Secondo Ynet del 12 novembre, al-Sharaa ha accusato Israele di aver compiuto oltre 1.000 raid aerei in Siria dal dicembre scorso, colpendo anche il palazzo presidenziale e il ministero della Difesa: “La nostra risposta è stata contenuta perché ci stiamo concentrando sulla ricostruzione.” Il leader siriano ha inoltre rivendicato l’espulsione delle milizie iraniane e di Hezbollah, rovesciando le narrazioni israeliane: “Israele ha sempre sostenuto di temere l’Iran e Hezbollah ma siamo stati noi a rimuoverli. Ora Israele impone condizioni per difendere il Golan, domani lo farà per difendere il sud, e poi magari il centro della Siria. Di questo passo arriveranno a Monaco.”

Lunedì 10 novembre, al-Sharaa ha incontrato il presidente Donald Trump alla Casa Bianca. Il tycoon statunitense si è espresso senza mezzi termini: “Mi fido di lui. Il suo passato è problematico ma chi non ne ha uno? Sta collaborando bene con Erdogan. Vogliamo che la Siria abbia successo e che trovi un’intesa con Israele. Sta andando tutto molto bene.” Al-Sharaa, intervistato in seguito da Fox News, ha però messo in chiaro che la Siria non è pronta ad aderire agli Accordi di Abramo, almeno per ora: “Siamo in una situazione diversa rispetto agli altri paesi. Condividiamo un confine diretto con Israele e il Golan è occupato dal 1967. Non inizieremo negoziati diretti per aderire agli Accordi ma, forse, con la mediazione americana, ci arriveremo.”

Lo stesso giorno si è svolto a Washington anche un vertice trilaterale tra il ministro degli Esteri siriano Asaad al-Shaibani, il ministro turco Hakan Fidan e il Segretario di Stato americano Marco Rubio, su istruzioni dirette di Trump. Obiettivo: “monitorare gli accordi già raggiunti tra il presidente siriano e Trump” e definire le modalità operative. Tra i punti discussi figura un elemento altamente simbolico: l’integrazione della forza a guida curda SDF (Syrian Democratic Forces) all’interno dell’esercito siriano. Una scelta che segnalerebbe la volontà di chiudere la frattura tra Damasco e le forze curde filo-occidentali, con l’approvazione di Washington e l’interesse di Ankara.
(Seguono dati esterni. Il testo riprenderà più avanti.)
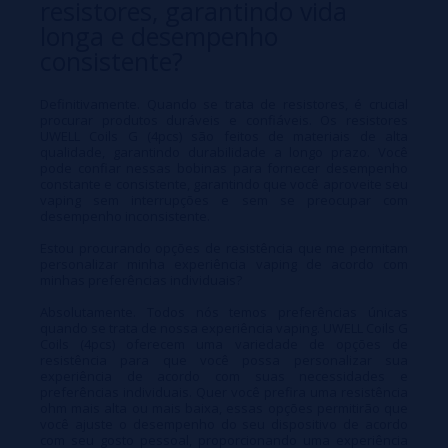
resistores, garantindo vida
longa e desempenho
consistente?
Definitivamente. Quando se trata de resistores, é crucial
procurar produtos duráveis e confiáveis. Os resistores
UWELL Coils G (4pcs) são feitos de materiais de alta
qualidade, garantindo durabilidade a longo prazo. Você
pode confiar nessas bobinas para fornecer desempenho
constante e consistente, garantindo que você aproveite seu
vaping sem interrupções e sem se preocupar com
desempenho inconsistente.
Estou procurando opções de resistência que me permitam
personalizar minha experiência vaping de acordo com
minhas preferências individuais?
Absolutamente. Todos nós temos preferências únicas
quando se trata de nossa experiência vaping. UWELL Coils G
Coils (4pcs) oferecem uma variedade de opções de
resistência para que você possa personalizar sua
experiência de acordo com suas necessidades e
preferências individuais. Quer você prefira uma resistência
ohm mais alta ou mais baixa, essas opções permitirão que
você ajuste o desempenho do seu dispositivo de acordo
com seu gosto pessoal, proporcionando uma experiência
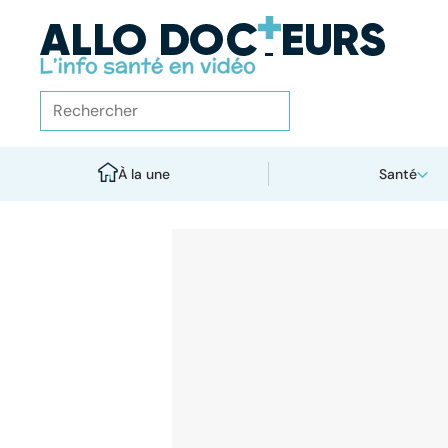
À la une
Santé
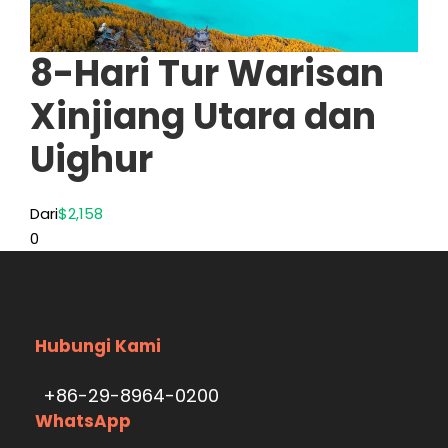
8-Hari Tur Warisan
Xinjiang Utara dan
Uighur
Dari
$2,158
0
Hubungi Kami
+86-29-8964-0200
WhatsApp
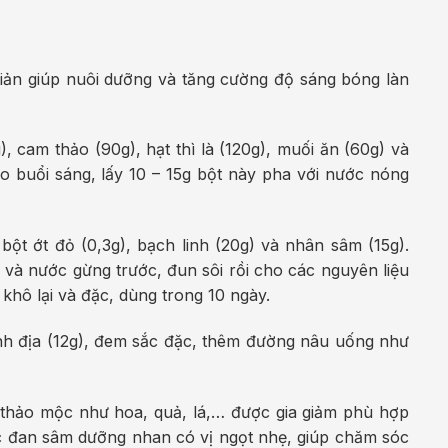
iản giúp nuôi dưỡng và tăng cường độ sáng bóng làn
, cam thảo (90g), hạt thì là (120g), muối ăn (60g) và
ào buổi sáng, lấy 10 – 15g bột này pha với nước nóng
bột ớt đỏ (0,3g), bạch linh (20g) và nhân sâm (15g).
và nước gừng trước, đun sôi rồi cho các nguyên liệu
khô lại và đặc, dùng trong 10 ngày.
inh địa (12g), đem sắc đặc, thêm đường nâu uống như
c thảo mộc như hoa, quả, lá,… được gia giảm phù hợp
c đan sâm dưỡng nhan có vị ngọt nhẹ, giúp chăm sóc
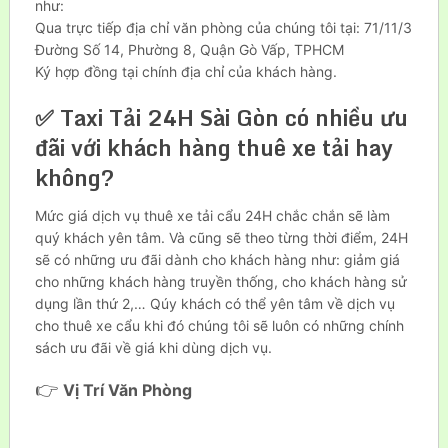
như:
Qua trực tiếp địa chỉ văn phòng của chúng tôi tại: 71/11/3
Đường Số 14, Phường 8, Quận Gò Vấp, TPHCM
Ký hợp đồng tại chính địa chỉ của khách hàng.
✅ Taxi Tải 24H Sài Gòn có nhiều ưu
đãi với khách hàng thuê xe tải hay
không?
Mức giá dịch vụ thuê xe tải cẩu 24H chắc chắn sẽ làm
quý khách yên tâm. Và cũng sẽ theo từng thời điểm, 24H
sẽ có những ưu đãi dành cho khách hàng như: giảm giá
cho những khách hàng truyền thống, cho khách hàng sử
dụng lần thứ 2,… Qúy khách có thể yên tâm về dịch vụ
cho thuê xe cẩu khi đó chúng tôi sẽ luôn có những chính
sách ưu đãi về giá khi dùng dịch vụ.
👉
Vị Trí Văn Phòng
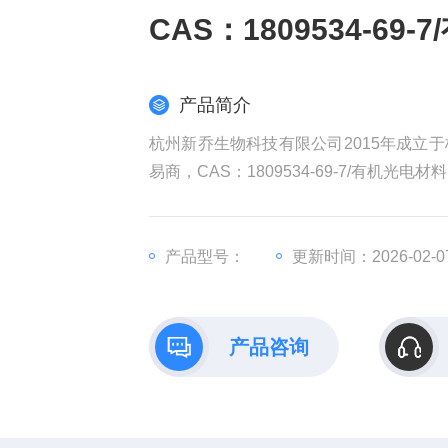
CAS：1809534-69
产品简介
杭州新乔生物科技有限公司2015年成立
易商，CAS：1809534-69-7/有机光电材料
产品型号：
更新时间：2026-02-0
产品咨询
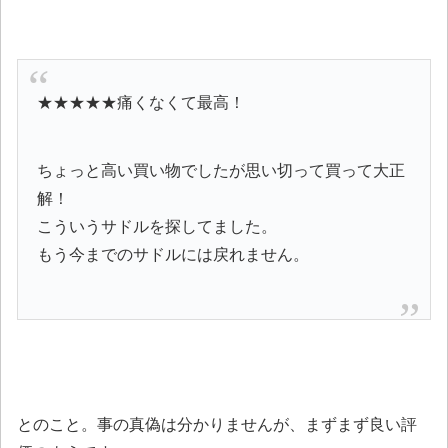
★★★★★痛くなくて最高！
ちょっと高い買い物でしたが思い切って買って大正
解！
こういうサドルを探してました。
もう今までのサドルには戻れません。
とのこと。事の真偽は分かりませんが、まずまず良い評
Come precisato da Ynet, martedì, a Damasco, Fidan ha poi avuto un meeting con il presidente siriano. In una dichiarazione ufficiale ha rimarcato la visione turca per la stabilità e l’unità della Siria. Il vicepresidente USA J.D. Vance, l’inviato Steve Witkoff e l’inviato speciale per la Siria Thomas Barrack hanno preso parte alla riunione, segno di un forte coinvolgimento statunitense. In un incontro separato, Fidan ha discusso con Witkoff e Barrack anche la situazione a Gaza e le difficoltà nel raggiungimento di una tregua sostenibile. Erdogan sarebbe stato informato dei contenuti e avrebbe elogiato “l’approccio equilibrato” di Trump sulla Siria.
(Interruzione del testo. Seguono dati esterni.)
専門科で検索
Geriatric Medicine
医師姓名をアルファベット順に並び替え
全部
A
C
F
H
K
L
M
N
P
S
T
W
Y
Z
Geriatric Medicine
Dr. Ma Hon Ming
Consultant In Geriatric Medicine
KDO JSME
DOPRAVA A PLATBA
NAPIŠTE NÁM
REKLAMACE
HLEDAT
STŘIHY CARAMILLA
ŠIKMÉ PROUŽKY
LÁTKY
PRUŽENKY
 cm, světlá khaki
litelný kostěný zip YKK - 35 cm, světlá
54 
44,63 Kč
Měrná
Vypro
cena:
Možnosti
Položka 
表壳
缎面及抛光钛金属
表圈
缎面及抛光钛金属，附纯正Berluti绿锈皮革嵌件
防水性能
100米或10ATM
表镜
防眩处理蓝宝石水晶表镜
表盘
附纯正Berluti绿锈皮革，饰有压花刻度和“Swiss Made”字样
Tuttavia, secondo Al-Akhbar del 12 novembre, giornale vicino a Hezbollah, l’Egitto si opporrebbe alla partecipazione turca nella futura forza internazionale da dispiegare a Gaza, proponendo invece ad Ankara un ruolo più centrale nella ricostruzione post-bellica. A tal proposito, Reuters evidenzia che il ministro Fidan incontrerà nei prossimi giorni il collega egiziano Badr Abdelatty ad Ankara per discutere di Gaza, della ricostruzione e della controversa forza multinazionale, mentre proseguono i contatti anche con Arabia Saudita, Qatar, Giordania, Pakistan, Emirati e Indonesia.
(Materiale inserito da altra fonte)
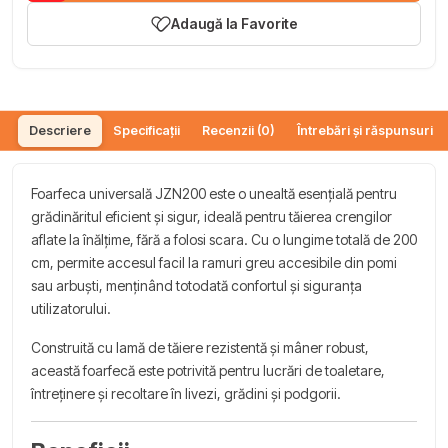
Adaugă la Favorite
Descriere
Specificații
Recenzii (0)
Întrebări și răspunsuri (
Foarfeca universală JZN200 este o unealtă esențială pentru
grădinăritul eficient și sigur, ideală pentru tăierea crengilor
aflate la înălțime, fără a folosi scara. Cu o lungime totală de 200
cm, permite accesul facil la ramuri greu accesibile din pomi
sau arbuști, menținând totodată confortul și siguranța
utilizatorului.
Construită cu lamă de tăiere rezistentă și mâner robust,
această foarfecă este potrivită pentru lucrări de toaletare,
întreținere și recoltare în livezi, grădini și podgorii.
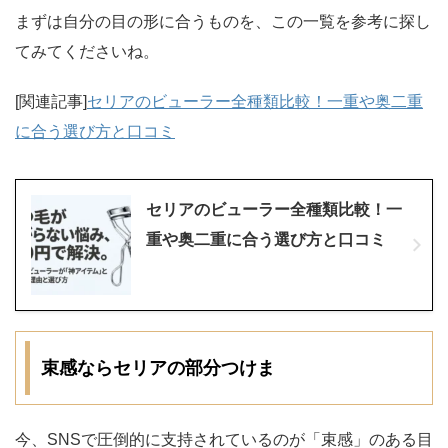
まずは自分の目の形に合うものを、この一覧を参考に探し
てみてくださいね。
[関連記事]
セリアのビューラー全種類比較！一重や奥二重
に合う選び方と口コミ
セリアのビューラー全種類比較！一
重や奥二重に合う選び方と口コミ
束感ならセリアの部分つけま
今、SNSで圧倒的に支持されているのが「束感」のある目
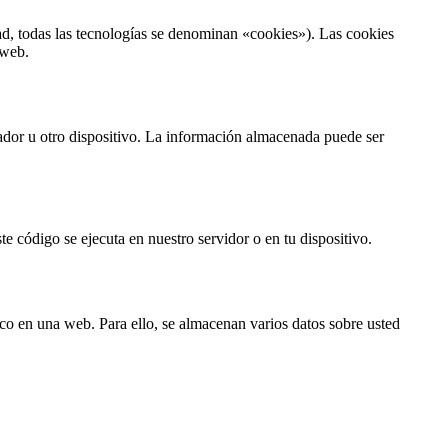
ad, todas las tecnologías se denominan «cookies»). Las cookies
 web.
ador u otro dispositivo. La información almacenada puede ser
e código se ejecuta en nuestro servidor o en tu dispositivo.
ico en una web. Para ello, se almacenan varios datos sobre usted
L’intreccio tra Siria, Israele, Stati Uniti, Turchia e Gaza sta ridisegnando le geometrie del Medio Oriente post-2023. Con l’ombra lunga del Golan, l’ambiguità strategica turca e l’attivismo diplomatico di un Trump di ritorno sulla scena, la partita è appena iniziata. Il 16 novembre, su Israel Hayom, il Prof. Eyal Zisser dell’Università di Tel Aviv ha chiosato: “Il governo israeliano è tenuto a formulare una politica sulla questione siriana, cosa che non ha fatto finora. E in assenza di una politica israeliana, è Trump a decidere per noi, il mese scorso riguardo a Gaza e ora anche riguardo alla Siria.”